TEXTE ÉTUDIÉ:
# # # # #

Les réticences de Washington, Londres ou Paris sont moralement condamnées: les puissances occidentales feraient prévaloir le commerce sur les Droits de l’Homme.

De prime abord, les propos de Donald Trump sur les sommes en jeu dans les contrats signés ces derniers mois et ce qu’elles représentent en matière d’emplois accréditent la primauté de l’esprit mercantile.

Certes, Theresa May et Emmanuel Macron n’ont pas l’impudeur du président américain, mais ils sont également soupçonnés d’être les simples VRP de leur industrie d’armement. Simple différence de style.

Seule Angela Merkel semble échapper au matérialisme ambiant. Accusée lors de la crise de la dette grecque de considérer l’économie politique comme une branche de la morale, la chancelière retrouve un peu de son lustre jusqu’auprès des critiques de l’ordolibéralisme. Les esprits chagrins ont beau jeu de souligner la faible part du marché saoudien dans les exportations nationales, mais ils auraient tort de sous-estimer le moralisme qui pèse sur la politique allemande.

Une question géopolitique

Pourtant, l’essentiel n’est pas là. Les références implicites ou explicites des dirigeants occidentaux au commerce et à l’emploi, afin de justifier la perpétuation des contrats avec l’Arabie saoudite, sont une concession à l’esprit du temps. Les facteurs domestiques, le niveau de vie et le bien-être dominent la vie politique des « démocraties de marché », mais la démonie de l’économie ne saurait dissimuler les enjeux de haute politique.

Région névralgique, le Moyen-Orient est sous l’emprise d’une dialectique infernale entre les djihadismes de types sunnite et chiite. L’impérialisme iranien, du golfe Arabo-Persique à la Méditerranée, bouleverse les équilibres régionaux et sa victoire aurait des répercussions jusqu’en Europe.

En retour, l’activisme des Gardiens de la Révolution et des milices panchiites ne peut que renforcer Al-Qaïda et l’Etat islamique, ces groupes terroristes se posant en défenseurs du sunnisme.

# # # # #

MATÉRIEL EXTRAIT:
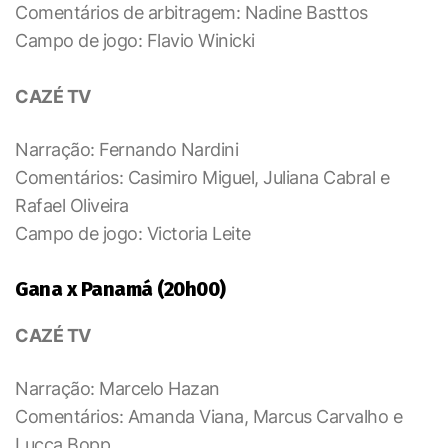
Comentários de arbitragem: Nadine Basttos
Campo de jogo: Flavio Winicki
CAZÉ TV
Narração: Fernando Nardini
Comentários: Casimiro Miguel, Juliana Cabral e
Rafael Oliveira
Campo de jogo: Victoria Leite
Gana x Panamá (20h00)
CAZÉ TV
Narração: Marcelo Hazan
Comentários: Amanda Viana, Marcus Carvalho e
Lucca Bopp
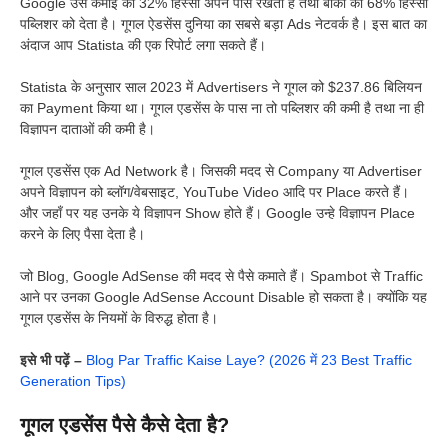
Google उस कमाई का 32% हिस्सा अपने पास रखता है तथा बाकी का 68% हिस्सा
पब्लिशर को देता है। गूगल ऐडसेंस दुनिया का सबसे बड़ा Ads नेटवर्क है। इस बात का
अंदाज आप Statista की एक रिपोर्ट लगा सकते हैं।
Statista के अनुसार साल 2023 में Advertisers ने गूगल को $237.86 बिलियन
का Payment किया था। गूगल एडसेंस के पास ना तो पब्लिशर की कमी है तथा ना ही
विज्ञापन दाताओं की कमी है।
गूगल एडसेंस एक Ad Network है। जिसकी मदद से Company या Advertiser
अपने विज्ञापन को ब्लॉग/वेबसाइट, YouTube Video आदि पर Place करते हैं।
और जहाँ पर यह उनके ये विज्ञापन Show होते हैं। Google उन्हे विज्ञापन Place
करने के लिए पैसा देता है।
जो Blog, Google AdSense की मदद से पैसे कमाते हैं। Spambot से Traffic
आने पर उनका Google AdSense Account Disable हो सकता है। क्योंकि यह
गूगल एडसेंस के नियमों के विरुद्ध होता है।
इसे भी पढ़ें –
Blog Par Traffic Kaise Laye? (2026 में 23 Best Traffic
Generation Tips)
गूगल एडसेंस पैसे कैसे देता है?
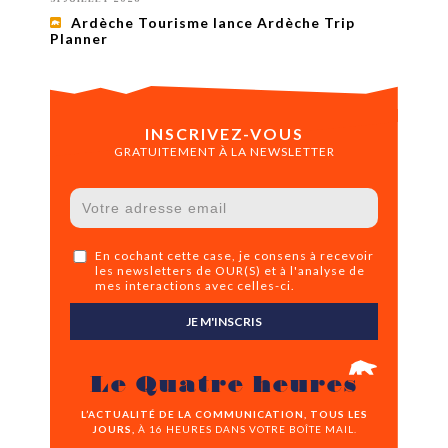
Ardèche Tourisme lance Ardèche Trip
Planner
INSCRIVEZ-VOUS
GRATUITEMENT À LA NEWSLETTER
En cochant cette case, je consens à recevoir
les newsletters de OUR(S) et à l'analyse de
mes interactions avec celles-ci.
JE M'INSCRIS
Le Quatre heures
L’ACTUALITÉ DE LA COMMUNICATION, TOUS LES
JOURS,
À 16 HEURES DANS VOTRE BOÎTE MAIL.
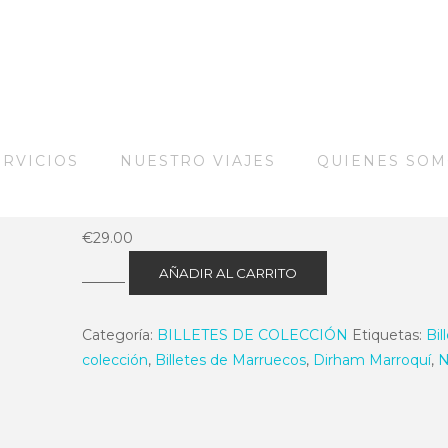
ERVICIOS
NUESTRO VIAJES
QUIENES SO
€
29.00
200
AÑADIR AL CARRITO
Dh
2023
Categoría:
BILLETES DE COLECCIÓN
Etiquetas:
Bil
P82
colección
,
Billetes de Marruecos
,
Dirham Marroquí
,
N
Estado
SC
cantidad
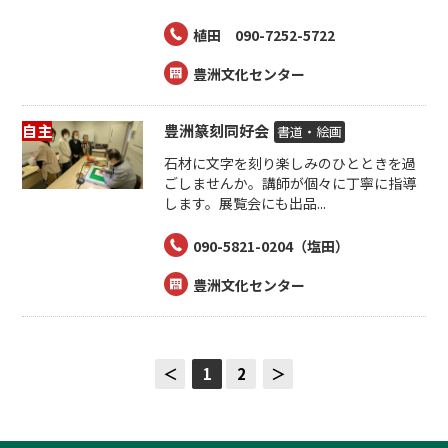
植田 090-7252-5722
豊洲文化センター
自主
豊洲篆刻同好会
書道・絵画
石材に文字を刻り楽しみのひとときを過
ごしませんか。講師が個々に丁寧に指導
します。展覧会にも出品...
090-5821-0204（塩田）
豊洲文化センター
＜
1
2
＞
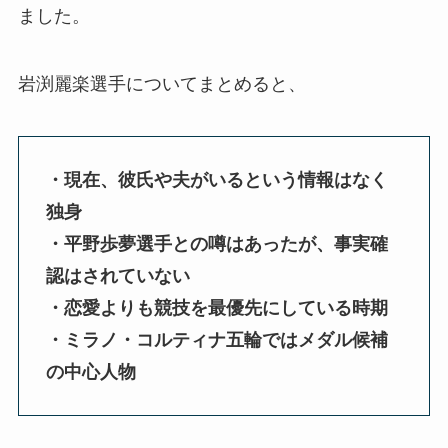
ました。
岩渕麗楽選手についてまとめると、
・現在、彼氏や夫がいるという情報はなく
独身
・平野歩夢選手との噂はあったが、事実確
認はされていない
・恋愛よりも競技を最優先にしている時期
・ミラノ・コルティナ五輪ではメダル候補
の中心人物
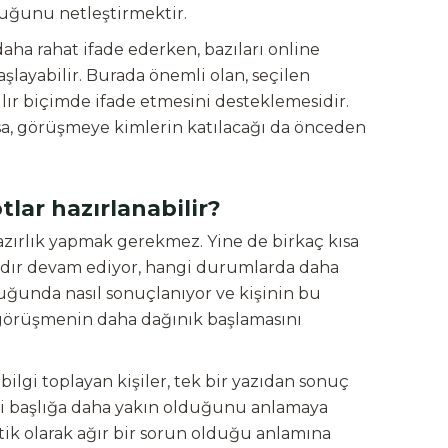
uğunu netleştirmektir.
aha rahat ifade ederken, bazıları online
layabilir. Burada önemli olan, seçilen
lır biçimde ifade etmesini desteklemesidir.
orsa, görüşmeye kimlerin katılacağı da önceden
ar hazırlanabilir?
ırlık yapmak gerekmez. Yine de birkaç kısa
andır devam ediyor, hangi durumlarda daha
uğunda nasıl sonuçlanıyor ve kişinin bu
 görüşmenin daha dağınık başlamasını
ilgi toplayan kişiler, tek bir yazıdan sonuç
i başlığa daha yakın olduğunu anlamaya
tik olarak ağır bir sorun olduğu anlamına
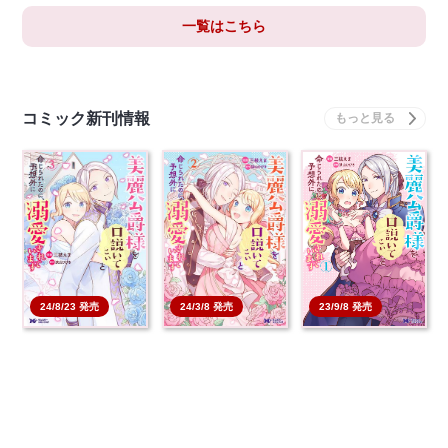
一覧はこちら
コミック新刊情報
24/8/23 発売
24/3/8 発売
23/9/8 発売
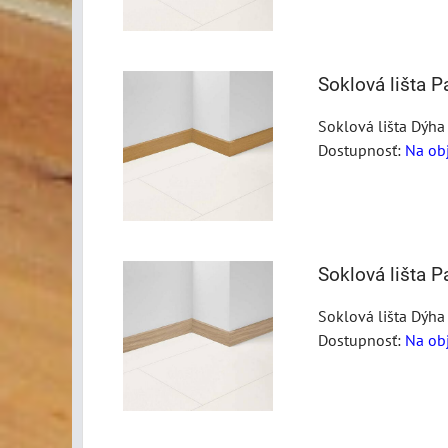
Soklová lišta 
Soklová lišta Dýha
Dostupnosť:
Na ob
Soklová lišta 
Soklová lišta Dýha
Dostupnosť:
Na ob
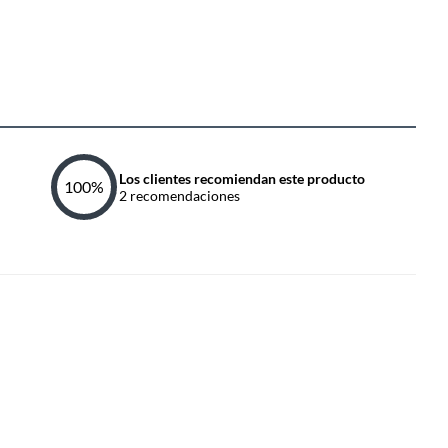
Los clientes recomiendan este producto
100
%
2
recomendaciones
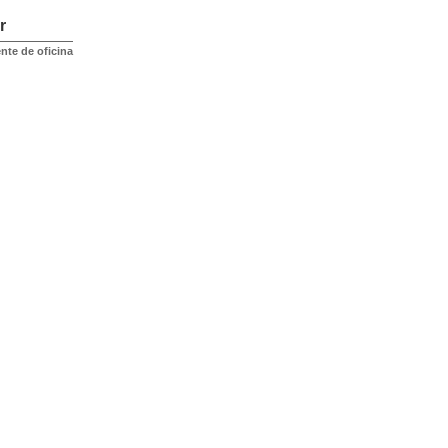
r
nte de oficina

# # # # #

CONSIGNE: D'après le texte étudié, entre quels djihadismes se joue la dialectique infernale qui tient le Moyen-Orient sous son emprise ?

RÉPONSE: Entre les djihadismes de types sunnite et chiite.